Improving accuracy of a microscale fast-response wind modeling platform (QES-Winds) by downscaling wind data from a mesoscale numerical weather prediction model (HRRR)

Authors: BOZORGMEHR, BEHNAM - Washington State University; MARGAIRAZ, FABIEN - University Of Utah; STOLL, ROB - University Of Utah; Mahaffee, Walter - Walt; Lee, Jungmin; LIU, HEPING - Washington State University

Submitted to: Agricultural and Forest Meteorology
Publication Type: Abstract Only
Publication Acceptance Date: 3/16/2023
Publication Date: N/A
Citation: N/A

Interpretive Summary: N/A

Technical Abstract: Quick Environmental Simulation (QES) is a microclimate simulation platform for computing 3D environmental scalars in urban areas and over complex terrain. Several applications, such as modeling wildfires, pollution propagation and dispersion in cities, transport of pathogens through vineyards, and effects of wildfire smoke on grape quality require high-resolution wind field modeling faster than real-time. QES-Winds, a fast-response 3D diagnostic wind model written in C++, solves a mass-conservation equation for the wind field rather than slower yet more physics-based solvers that include conservation of momentum. An initial wind field is specified in QES-Winds utilizing empirical parameterizations. QES-Winds uses a variational analysis technique to minimize the differences between the initial guess field and the final wind field. Using data from mesoscale numerical weather prediction models like Weather Research and Forecasting (WRF) or High-Resolution Rapid Refresh (HRRR) to create the initial wind field, can improve accuracy of the final velocity field. Each hour NOAA conducts HRRR model runs that have an 18-hour prediction horizon and daily they produce 48-hour future forecasts. Importantly, model products from HRRR and HRRR-Smoke are archived by NOAA and provided for public use through readily available cloud-based services (e.g., Amazon Web Services, AWS). The HRRR model has 3km grid resolution over the entire continental U.S. providing excellent coverage for weather-related applications.

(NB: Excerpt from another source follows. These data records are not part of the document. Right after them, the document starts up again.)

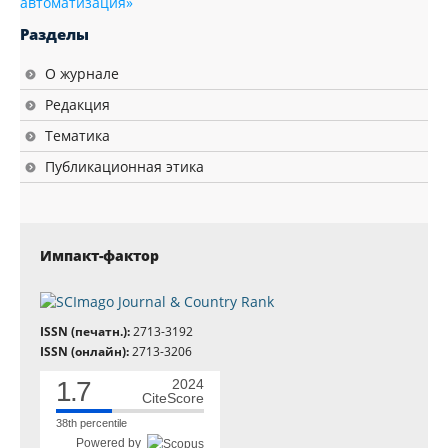
автоматизация»
Разделы
О журнале
Редакция
Тематика
Публикационная этика
Импакт-фактор
ISSN (печатн.):
2713-3192
ISSN (онлайн):
2713-3206
1.7
2024
CiteScore
38th percentile
Powered by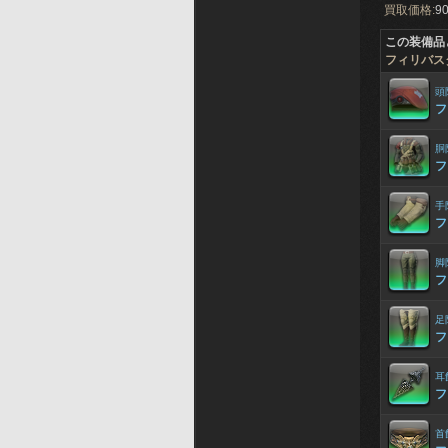
買取価格:
90
この装備品
フィリバス
頭
フ
胴
フ
手
フ
脚
フ
足
フ
耳
フ
首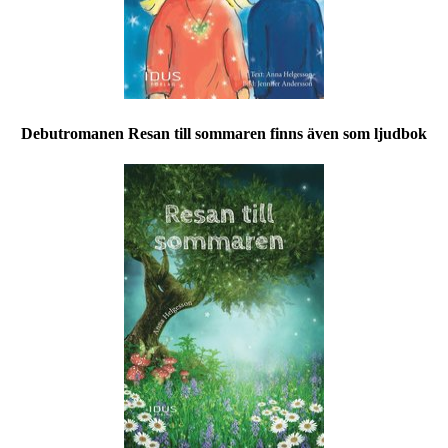
Debutromanen Resan till sommaren finns även som ljudbok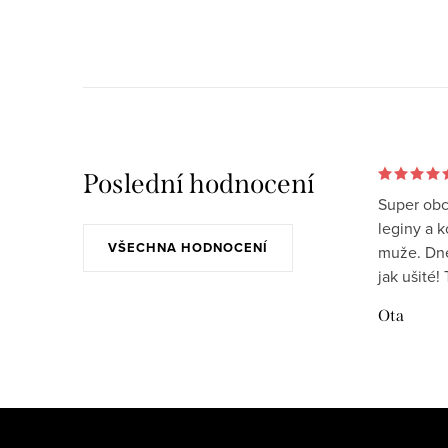
v
r
l
á
á
n
d
k
a
o
v
c
Poslední hodnocení
á
í
Super obc
n
p
leginy a 
í
VŠECHNA HODNOCENÍ
muže. Dnes
r
jak ušité!
v
Ota
k
y
v
Z
ý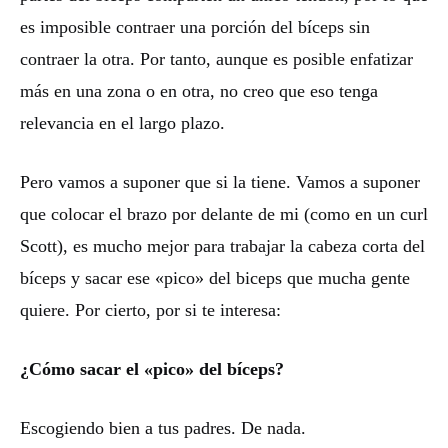
es imposible contraer una porción del bíceps sin
contraer la otra. Por tanto, aunque es posible enfatizar
más en una zona o en otra, no creo que eso tenga
relevancia en el largo plazo.
Pero vamos a suponer que si la tiene. Vamos a suponer
que colocar el brazo por delante de mi (como en un curl
Scott), es mucho mejor para trabajar la cabeza corta del
bíceps y sacar ese «pico» del biceps que mucha gente
quiere. Por cierto, por si te interesa:
¿Cómo sacar el «pico» del bíceps?
Escogiendo bien a tus padres. De nada.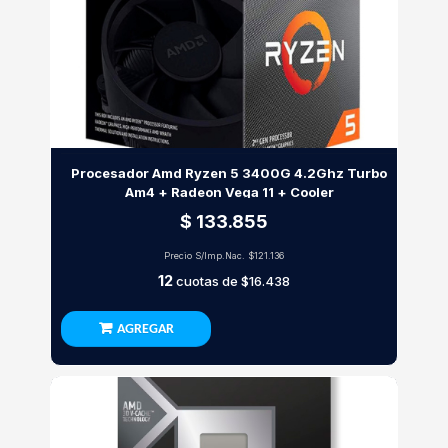
Procesador Amd Ryzen 5 3400G 4.2Ghz Turbo
Am4 + Radeon Vega 11 + Cooler
$ 133.855
Precio S/Imp.Nac.
$121.136
12
cuotas de
$16.438
AGREGAR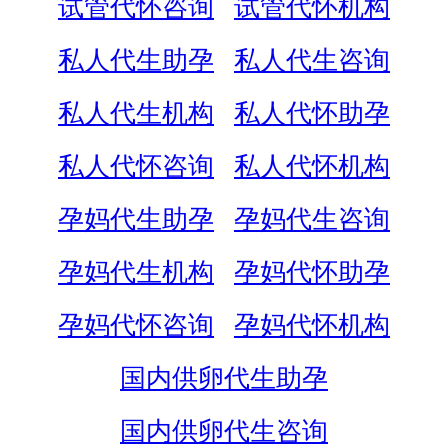
试管代怀咨询
试管代怀机构
私人代生助孕
私人代生咨询
私人代生机构
私人代怀助孕
私人代怀咨询
私人代怀机构
孕妈代生助孕
孕妈代生咨询
孕妈代生机构
孕妈代怀助孕
孕妈代怀咨询
孕妈代怀机构
国内供卵代生助孕
国内供卵代生咨询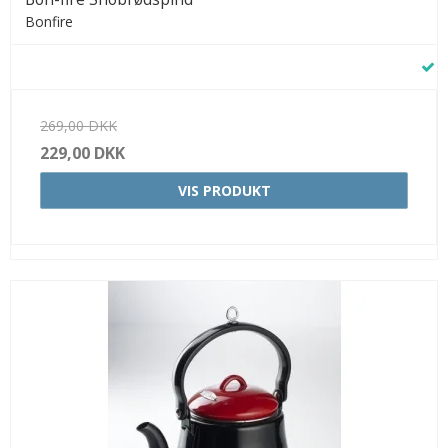
Bonfire
269,00 DKK
229,00 DKK
VIS PRODUKT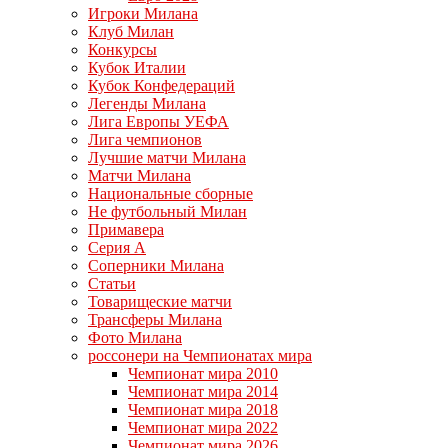
Игроки Милана
Клуб Милан
Конкурсы
Кубок Италии
Кубок Конфедераций
Легенды Милана
Лига Европы УЕФА
Лига чемпионов
Лучшие матчи Милана
Матчи Милана
Национальные сборные
Не футбольный Милан
Примавера
Серия А
Соперники Милана
Статьи
Товарищеские матчи
Трансферы Милана
Фото Милана
россонери на Чемпионатах мира
Чемпионат мира 2010
Чемпионат мира 2014
Чемпионат мира 2018
Чемпионат мира 2022
Чемпионат мира 2026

HRRR near surface wind output is used to drive QES-Winds simulations. QES-Winds downscales the 3km HRRR wind field to 100m resolution. The coarse QES grid resolves topographic and land use changes associated with vineyard blocks and the immediate surrounding area that are subgrid to HRRR. Comparison between QES-Winds’ results with 100m horizontal resolution and the measured data showed better performance than HRRR’s model with 3km horizontal grid size. Therefore, QES-Winds simulations driven by HRRR wind data is more capable of providing high-resolution wind fields for modeling wildfires, pollution propagation and dispersion in cities, transport of pathogens through vineyards, and effects of wildfire, agricultural burn, and smoke on grape quality.